Got it. America’s interests are tied to the development of this region. But there are 48 countries in sub-Saharan Africa to choose from, so why Sierra Leone, Senegal, Malawi, and Cape Verde, specifically?
The Administration has “strong partnerships” with these countries that are “based on shared democratic values and shared interests,” but this is because all four have made significant progress in these areas. Take for example, Sierra Leone. Not long ago, a brutal, 11-year civil war decimated the country’s infrastructure and knocked back many of its political, social, and economic development gains. Since then, Sierra Leone has made “substantial progress in transitioning from a post-conflict nation to a developing democracy.”
This is no small feat considering A) the political turmoil that has plagued many countries in West Africa continues to threaten regional stability; and B) going through a civil war pretty much doubles a country’s risk of relapsing into conflict, which by the way, also tends to happen within the first decade. Let’s do the math: the civil war ended in 2002…carry the one…whew! It looks like Sierra Leone has cleared this conflict paradigm – but it didn’t do it alone.
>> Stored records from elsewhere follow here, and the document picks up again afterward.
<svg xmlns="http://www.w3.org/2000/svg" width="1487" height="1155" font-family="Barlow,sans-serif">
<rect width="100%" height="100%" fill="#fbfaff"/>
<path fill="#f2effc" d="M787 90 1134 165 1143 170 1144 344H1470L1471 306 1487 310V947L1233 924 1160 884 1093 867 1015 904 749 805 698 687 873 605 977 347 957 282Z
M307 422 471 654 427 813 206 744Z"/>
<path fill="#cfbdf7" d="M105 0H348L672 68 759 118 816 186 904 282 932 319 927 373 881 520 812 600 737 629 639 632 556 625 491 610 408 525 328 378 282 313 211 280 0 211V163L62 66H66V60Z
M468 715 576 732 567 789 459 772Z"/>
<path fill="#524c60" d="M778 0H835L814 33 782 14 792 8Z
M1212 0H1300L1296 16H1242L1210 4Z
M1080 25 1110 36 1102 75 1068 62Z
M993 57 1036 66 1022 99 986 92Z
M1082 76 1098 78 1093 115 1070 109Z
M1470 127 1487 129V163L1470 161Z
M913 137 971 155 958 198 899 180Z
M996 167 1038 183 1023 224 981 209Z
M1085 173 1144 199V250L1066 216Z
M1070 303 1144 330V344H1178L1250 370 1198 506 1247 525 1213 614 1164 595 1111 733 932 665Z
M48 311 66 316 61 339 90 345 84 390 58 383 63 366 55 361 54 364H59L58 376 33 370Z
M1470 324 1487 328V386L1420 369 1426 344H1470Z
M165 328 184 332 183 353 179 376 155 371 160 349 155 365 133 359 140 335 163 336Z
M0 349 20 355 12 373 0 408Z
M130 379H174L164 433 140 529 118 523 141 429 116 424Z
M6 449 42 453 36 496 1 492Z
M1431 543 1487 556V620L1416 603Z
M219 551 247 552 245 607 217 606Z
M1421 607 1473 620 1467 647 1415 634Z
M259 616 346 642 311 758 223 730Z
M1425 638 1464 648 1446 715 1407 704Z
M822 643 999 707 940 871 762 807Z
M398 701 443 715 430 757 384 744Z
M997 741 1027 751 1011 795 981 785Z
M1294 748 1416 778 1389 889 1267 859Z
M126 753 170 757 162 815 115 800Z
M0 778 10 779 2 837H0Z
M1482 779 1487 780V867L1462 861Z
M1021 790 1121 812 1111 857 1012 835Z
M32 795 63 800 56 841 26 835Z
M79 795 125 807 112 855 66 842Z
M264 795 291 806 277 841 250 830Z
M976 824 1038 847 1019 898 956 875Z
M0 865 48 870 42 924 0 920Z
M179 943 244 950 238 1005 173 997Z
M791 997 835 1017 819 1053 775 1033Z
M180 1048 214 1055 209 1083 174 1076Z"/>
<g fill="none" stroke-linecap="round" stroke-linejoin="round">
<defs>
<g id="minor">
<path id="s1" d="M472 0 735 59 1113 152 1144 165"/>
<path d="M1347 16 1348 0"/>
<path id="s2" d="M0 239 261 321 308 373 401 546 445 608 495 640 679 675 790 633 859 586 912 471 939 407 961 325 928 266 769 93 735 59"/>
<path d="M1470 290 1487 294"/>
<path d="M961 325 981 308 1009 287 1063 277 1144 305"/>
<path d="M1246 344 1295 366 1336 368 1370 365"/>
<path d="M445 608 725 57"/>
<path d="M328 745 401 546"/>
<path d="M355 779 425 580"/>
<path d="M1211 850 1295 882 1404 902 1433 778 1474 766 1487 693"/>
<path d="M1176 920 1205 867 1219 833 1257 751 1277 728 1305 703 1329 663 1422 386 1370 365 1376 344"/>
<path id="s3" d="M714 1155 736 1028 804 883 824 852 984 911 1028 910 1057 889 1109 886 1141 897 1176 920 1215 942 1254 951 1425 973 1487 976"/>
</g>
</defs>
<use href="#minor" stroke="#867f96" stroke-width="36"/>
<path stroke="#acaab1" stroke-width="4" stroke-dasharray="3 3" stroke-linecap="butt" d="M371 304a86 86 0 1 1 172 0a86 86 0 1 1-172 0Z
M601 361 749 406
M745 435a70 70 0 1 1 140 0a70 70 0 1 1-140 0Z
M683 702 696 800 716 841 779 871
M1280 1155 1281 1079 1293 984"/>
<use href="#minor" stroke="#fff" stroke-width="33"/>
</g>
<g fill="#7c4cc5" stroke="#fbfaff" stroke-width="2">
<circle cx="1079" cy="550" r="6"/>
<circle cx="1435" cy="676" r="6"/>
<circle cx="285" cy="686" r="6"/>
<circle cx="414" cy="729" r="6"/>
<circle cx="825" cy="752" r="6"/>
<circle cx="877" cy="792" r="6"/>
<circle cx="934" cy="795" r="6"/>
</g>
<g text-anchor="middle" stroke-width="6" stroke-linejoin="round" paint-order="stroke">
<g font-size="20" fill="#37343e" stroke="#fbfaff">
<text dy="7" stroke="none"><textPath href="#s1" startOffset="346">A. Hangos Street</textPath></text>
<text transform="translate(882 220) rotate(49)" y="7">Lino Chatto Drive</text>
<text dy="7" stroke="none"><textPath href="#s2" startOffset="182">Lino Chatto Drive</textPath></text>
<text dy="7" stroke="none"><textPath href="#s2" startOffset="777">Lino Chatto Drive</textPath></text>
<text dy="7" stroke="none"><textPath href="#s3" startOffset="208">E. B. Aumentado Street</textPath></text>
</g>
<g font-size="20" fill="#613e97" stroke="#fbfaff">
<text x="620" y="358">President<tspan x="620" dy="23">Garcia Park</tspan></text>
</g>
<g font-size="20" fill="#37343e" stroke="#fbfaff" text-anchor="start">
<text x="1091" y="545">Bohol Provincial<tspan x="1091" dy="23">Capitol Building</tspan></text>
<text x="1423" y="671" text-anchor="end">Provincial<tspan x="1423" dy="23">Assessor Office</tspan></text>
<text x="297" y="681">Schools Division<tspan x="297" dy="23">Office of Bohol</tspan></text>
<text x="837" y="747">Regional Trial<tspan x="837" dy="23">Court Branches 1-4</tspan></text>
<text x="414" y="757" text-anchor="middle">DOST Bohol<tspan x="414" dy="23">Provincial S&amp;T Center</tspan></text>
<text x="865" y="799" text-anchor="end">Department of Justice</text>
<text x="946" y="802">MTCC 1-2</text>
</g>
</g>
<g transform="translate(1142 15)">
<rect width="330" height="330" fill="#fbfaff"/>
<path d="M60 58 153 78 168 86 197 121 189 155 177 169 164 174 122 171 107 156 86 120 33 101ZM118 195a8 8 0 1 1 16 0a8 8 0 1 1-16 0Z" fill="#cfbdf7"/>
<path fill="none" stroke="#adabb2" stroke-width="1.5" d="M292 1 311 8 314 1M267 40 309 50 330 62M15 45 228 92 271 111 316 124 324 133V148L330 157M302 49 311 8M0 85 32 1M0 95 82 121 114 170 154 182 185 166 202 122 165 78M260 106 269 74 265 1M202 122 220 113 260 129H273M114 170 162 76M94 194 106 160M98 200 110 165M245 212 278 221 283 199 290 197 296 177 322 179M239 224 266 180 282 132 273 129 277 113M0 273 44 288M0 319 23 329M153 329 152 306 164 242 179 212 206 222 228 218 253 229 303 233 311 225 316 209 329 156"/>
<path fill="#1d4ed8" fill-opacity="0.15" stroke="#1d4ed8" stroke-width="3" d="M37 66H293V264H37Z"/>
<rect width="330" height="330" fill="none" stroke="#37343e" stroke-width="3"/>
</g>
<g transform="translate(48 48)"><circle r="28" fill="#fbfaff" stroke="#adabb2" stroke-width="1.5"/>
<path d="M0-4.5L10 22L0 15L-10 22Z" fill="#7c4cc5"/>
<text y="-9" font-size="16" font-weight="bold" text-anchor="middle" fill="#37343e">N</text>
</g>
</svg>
Good Governance and Aid Effectiveness
It should come as no surprise that Cape Verde, Malawi, and Senegal have qualified for Millennium Challenge Corporation (MCC) “Compacts,” which are large, five-year grants for countries that meet MCC’s eligibility criteria. Cape Verde was the first country in Africa (and second worldwide) to complete a Compact.
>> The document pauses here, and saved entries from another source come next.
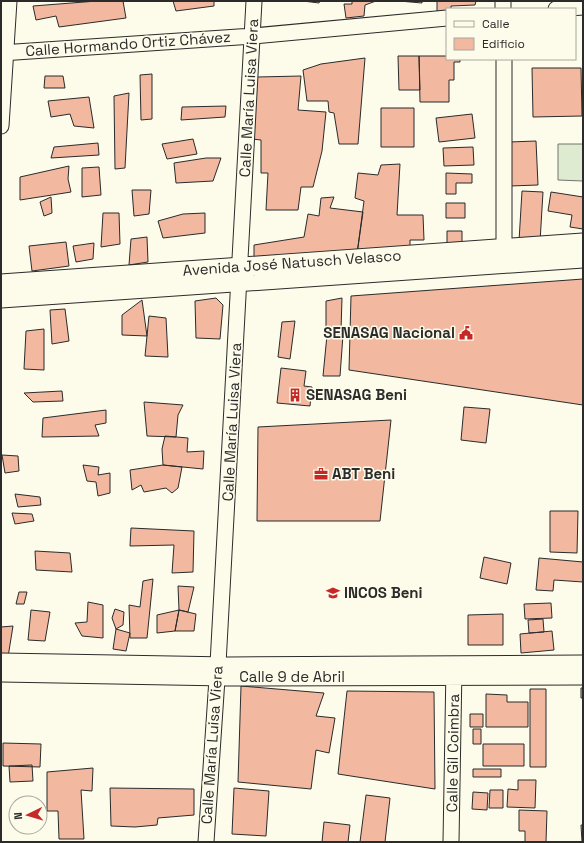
<svg xmlns="http://www.w3.org/2000/svg" width="584" height="843" font-family="'Space Grotesk',sans-serif">
  <style>
    .garden { fill: #deebd1; stroke: #74746e }
    .building { fill: #f2b8a0; stroke: #2b2b2b }
    .lines { fill: none; stroke-linecap: round; stroke-linejoin: round }
    .minor-casing { stroke: #2b2b2b; stroke-width: 17 }
    .major-casing { stroke: #2b2b2b; stroke-width: 21 }
    .minor { stroke: #fdfbea; stroke-width: 15 }
    .major { stroke: #fdfbea; stroke-width: 19 }
    .labels { text-anchor: middle; stroke-width: 3; stroke-linejoin: round; paint-order: stroke }
    .street-label { font-size: 15px; fill: #2b2b2b; stroke: #fdfbea }
    .poi-label { font-size: 15px; font-weight: bold; fill: #2b2b2b; stroke: #fdfbea; text-anchor: start }
  </style>
  <rect width="100%" height="100%" fill="#fdfbea"/>
  <path class="garden" d="M558,144h25v37l-25,-1z"/>
  <path class="building" d="M97,1h26l3,17 -67,9 -3,-11 -20,4 -3,-14z
    M173,1h41v5l-38,5z
    M303,1h17l-1,2z
    M352,1h24l-11,4 -1,11 -18,2 -2,-14h8z
    M399,1h23v2z
    M437,1h39l-1,4 -24,1v3h-4v3l-10,1z
    M398,56h21l1,34h-21z
    M419,56h28v3h13v3h-6v18h-5v22h-29z
    M365,58l-7,86h-19l-5,-31 -5,-1 -1,-11h-21l-4,-31 18,-6z
    M532,68h49l1,48 -49,1z
    M152,74v45l-11,1 -1,-45z
    M45,76h18l2,12h-21z
    M301,76l-3,34 28,2 -4,39 -9,36h-12l-3,23h-32l2,-37h-7v-33l-9,-1 5,-62z
    M129,93l-4,75 -10,1 -1,-73z
    M89,97l5,31 -20,-2 -4,-12 -19,3 -3,-16z
    M226,106l-1,11 -44,3 1,-13z
    M381,108h33v39h-33z
    M472,114l3,24 -36,4 -3,-24z
    M193,139l4,15 -30,5 -5,-15z
    M536,141l2,44 -28,1 -1,-44z
    M98,143l1,12 -48,3 3,-11z
    M473,147l1,18 -30,1 -1,-18z
    M206,158h15l-8,23 -37,2 -2,-20z
    M400,164l-3,51h26l1,25h-14v7l-53,7 7,-53 -9,-3 3,-25 20,2 3,-10z
    M69,166l-1,13 3,13 -51,8v-23z
    M99,167l2,28 -19,2v-29z
    M446,173l26,1v9h-16v11h-10z
    M132,190h19l-2,24 -15,2z
    M522,191l21,1 -3,50 -21,-1z
    M551,192l32,5v32l-13,-2 2,-12 -24,-4z
    M51,197l1,16 -8,3 -4,-14z
    M334,197l-4,11 33,4 -6,42 -103,6v-15l50,-8 4,-23 11,2 2,-18z
    M446,203h19v15h-19z
    M103,213h16l1,31 -19,3z
    M205,213v20l-42,5 -5,-17 25,-7z
    M447,231h15v19h-15z
    M147,237l1,25 -19,3 2,-26z
    M66,242l3,24 -37,5 -3,-25z
    M94,243l-1,16 -17,3 -3,-16z
    M583,279v126l-234,-35 2,-74z
    M216,298l7,7 -3,34 -24,-1 -1,-37z
    M342,298l-1,32 -15,-1v-28z
    M142,300l5,36 -25,-1v-20z
    M65,309l4,32 -17,3 -2,-34z
    M149,316l17,2 2,39 -23,-1z
    M295,321l-5,38 -12,-2 4,-35z
    M44,329v41l-20,-1 2,-38z
    M327,335h16l-3,41h-17z
    M281,368l25,3 -2,15 8,1 -2,19 -33,-3z
    M62,391l1,10 -30,1 -9,-9z
    M144,402l39,3 -5,10 -2,22 -29,-1z
    M464,407l26,2 -4,34 -25,-3z
    M106,410v13l-11,2 4,11 -57,1 1,-19z
    M391,420l-11,101h-123l1,-94z
    M165,436l23,2 -1,14 17,-1 -1,18 -40,-4 -1,-16z
    M2,455l16,1 1,15 -14,2z
    M83,465l16,2 -1,8 12,-2v20l-12,3 -2,-14 -9,-1z
    M163,465l19,2 -4,21 -6,5 -6,-5 -22,4 -3,-7 -9,5 -2,-20z
    M15,494l25,3 1,8 -23,2z
    M550,511h28l-1,42 -27,-1z
    M12,513l20,1 2,7 -19,3z
    M131,528l63,3 -1,41 -21,1 2,-28 -44,1z
    M35,551l35,2 2,19 -36,-2z
    M484,557l27,6 -4,21 -27,-6z
    M539,558l44,4v20l-29,-2 -1,11 -17,-1z
    M153,579l-6,59h-17l-1,-33 11,2 3,-26z
    M178,586l16,1 -6,25 -9,-2z
    M19,592h8l-3,12h-8z
    M88,602l15,3v33l-21,-2 -7,-13 12,-1z
    M551,603l1,15 -27,1 -1,-15z
    M115,609l9,3 -1,13 -7,4 -4,-11z
    M31,610l19,2 -5,29 -17,-1z
    M179,610l-4,21 -18,2v-18z
    M179,610l17,4 -2,17h-19z
    M503,614v31h-35v-30z
    M543,619l1,13 -15,1 -1,-13z
    M13,626l-5,31 -7,-1v-29z
    M116,629l14,4 -4,18 -13,-2z
    M552,631l2,19 -33,3 -1,-19z
    M241,686l83,7 -8,23 19,2 -6,35 -13,-3 -5,39 -73,-7z
    M581,688h2v10h-2z
    M530,689h16v78h-16z
    M347,691l87,1 1,97 -97,-15z
    M486,694l21,1v7h21v25h-42z
    M470,714h13v13h-13z
    M473,729h8v15h-8z
    M3,743l38,1 -1,23 -37,-1z
    M483,744h41v22h-41z
    M32,765l1,16 -23,1 -1,-16z
    M93,768l-1,23 -11,-1 3,49h-25l-1,-28h-11v-39z
    M473,769h28v8h-28z
    M518,780h18l-1,28 -28,-1 1,-18 10,1z
    M110,788l84,1v26l-36,3 -1,7 -22,2 -24,-1z
    M234,788l35,3 -3,45 -34,-2z
    M490,790h13v18h-14z
    M473,792l15,1 -1,17 -15,-1z
    M366,795l24,3 -5,44h-25z
    M519,810l28,1 -1,31h-21v-11h-6z
    M324,822l26,3 -2,17h-26z
    M581,825h2v17h-1z"/>
  <g class="lines">
    <g class="minor-casing">
      <path id="minor" d="M503,1v8
        M556,9l27,-2
        M1,53l252,-17 194,-18
        M504,59v200
        M1,126l8,-125
        M1,661l228,4 354,-2
        M1,674l225,4 357,-1
        M206,842l12,-178 36,-663
        M451,842l3,-175"/>
    </g>
    <g class="major-casing">
      <path id="major" d="M1,284l582,-41
        M1,298l582,-40"/>
    </g>
    <use href="#minor" class="minor"/>
    <use href="#major" class="major"/>
  </g>
  <defs>
    <g id="civic-bare" transform="scale(1.08)"><path d="M-.6-6.5H3V-4.5H.6V-3L4-1V1h2V6H-6V1h2V-1L-.6-3ZM-1.2 2.5V6h2.4V2.5Z" fill="#c62828" stroke="#fdfbea" stroke-width="2.5" paint-order="stroke"/></g>
    <g id="building-bare" transform="scale(1.08)"><path d="M-4-6H4V6H1V3H-1V6H-4ZM-2.5-4.3h1.7v1.8h-1.7ZM.8-4.3h1.7v1.8H.8ZM-2.5-1h1.7V.8h-1.7ZM.8-1h1.7V.8H.8Z" fill="#c62828" stroke="#fdfbea" stroke-width="2.5" paint-order="stroke"/></g>
    <g id="office-bare" transform="scale(1.08)"><path d="M-6-3h4V-5.5h4V-3h4V5H-6ZM-1-4.5V-3h2v-1.5ZM-6 0V1H6V0Z" fill="#c62828" stroke="#fdfbea" stroke-width="2.5" paint-order="stroke"/></g>
    <g id="school-bare" transform="scale(1.08)"><path d="M0-5L7-2L0 1L-7-2ZM-4 1L0 2.5L4 1V4Q0 6-4 4Z" fill="#c62828" stroke="#fdfbea" stroke-width="2.5" paint-order="stroke"/></g>
  </defs>
  <g fill-rule="evenodd">
    <use href="#civic-bare" x="466" y="333"/>
    <use href="#building-bare" x="295" y="395"/>
    <use href="#office-bare" x="321" y="474"/>
    <use href="#school-bare" x="333" y="593"/>
  </g>
  <g class="labels">
    <g class="street-label">
      <text transform="translate(128 44) rotate(-4)" y="5">Calle Hormando Ortiz Chávez</text>
      <text transform="translate(249 98) rotate(-87)" y="5">Calle María Luisa Viera</text>
      <text transform="translate(292 263) rotate(-4)" y="5">Avenida José Natusch Velasco</text>
      <text transform="translate(232 422) rotate(-87)" y="5">Calle María Luisa Viera</text>
      <text x="292" y="682">Calle 9 de Abril</text>
      <text transform="translate(212 745) rotate(-86)" y="5">Calle María Luisa Viera</text>
      <text transform="translate(453 753) rotate(-89)" y="5">Calle Gil Coimbra</text>
    </g>
    <g class="poi-label">
      <text x="455" y="338" text-anchor="end">SENASAG Nacional</text>
      <text x="306" y="400">SENASAG Beni</text>
      <text x="332" y="479">ABT Beni</text>
      <text x="344" y="598">INCOS Beni</text>
    </g>
  </g>
  <rect width="584" height="843" fill="none" stroke="#2b2b2b" stroke-width="4"/>
  <rect x="446" y="8" width="130" height="52" fill="#fdfbea" stroke="#a9a89e"/>
  <rect x="454" y="21" width="20" height="6" fill="#fdfbea" stroke="#a9a89e"/>
  <text x="482" y="28" font-size="12" fill="#2b2b2b">Calle</text>
  <rect x="454" y="38" width="20" height="12" fill="#f2b8a0" stroke="#a9a89e"/>
  <text x="482" y="48" font-size="12" fill="#2b2b2b">Edificio</text>
  <g transform="translate(28 815) rotate(265)"><circle r="19" fill="#fdfbea" stroke="#a9a89e"/>
  <path d="M0-3L7 15L0 10L-7 15Z" fill="#c62828"/>
  <text y="-6" font-size="11" font-weight="bold" text-anchor="middle" fill="#2b2b2b">N</text>
  </g>
</svg>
Malawi actually lost its Compact due to bad behavior. Seriously, the MCC takes its governance criteria, well, very seriously. However, since coming into office in 2012, President Banda and her government committed to a number of reforms and proved it was back on track, so the Compact was reinstated. Sierra Leone’s commitment to good governance is also paying off by qualifying this past December for a smaller MCC “Threshold” grant.
Here’s another sign that our foreign assistance programs are working: When the ONE Campaign assessed 19 countries in sub-Saharan Africa, these four were listed among the top six to spend at least 10% (Malawi and Cape Verde) or just shy of 10% (Sierra Leone and Senegal) of their budgets on agriculture. Why is this important?
More than two-thirds of Africans depend on farming as their sole source of income.
Meaning investing in agriculture is pretty much “one of the best ways to reduce poverty in Africa.” Good thing the U.S. Government’s global hunger and food security initiative, Feed the Future (FtF), led by USAID, works directly in two (Senegal and Malawi) of these countries and focuses on a third (Sierra Leone) through the West Africa Regional program. Fun Fact: these FtF programs also align with and work alongside the U.S.-supported Global Agriculture and Food Security Program (GAFSP), which is administered through the World Bank.
But wait, there’s more.
According to the World Bank, sub-Saharan Africa not only has the potential to feed itself and stop the cyclical food crises, but also to earn billions more a year in agriculture. This potential, however, relies on a smart combination of development, private sector investment, and trade.
Notice that Cape Verde is not included as a FtF/GAFSP priority? No, there’s is no need to raise your eyebrows. As it turns out, Cape Verde has the “best development indicators of any country in the region,” which means this lower middle-income country has no need for a bilateral USAID program. Instead, U.S. assistance to Cape Verde is more targeted.
OK, so I think I finally get why President Obama met with these four democratically elected presidents. These leaders govern countries that may be in varied stages of development, but each one represents the power, potential, and even proof of aligning U.S. interests through foreign assistance with the needs of developing countries.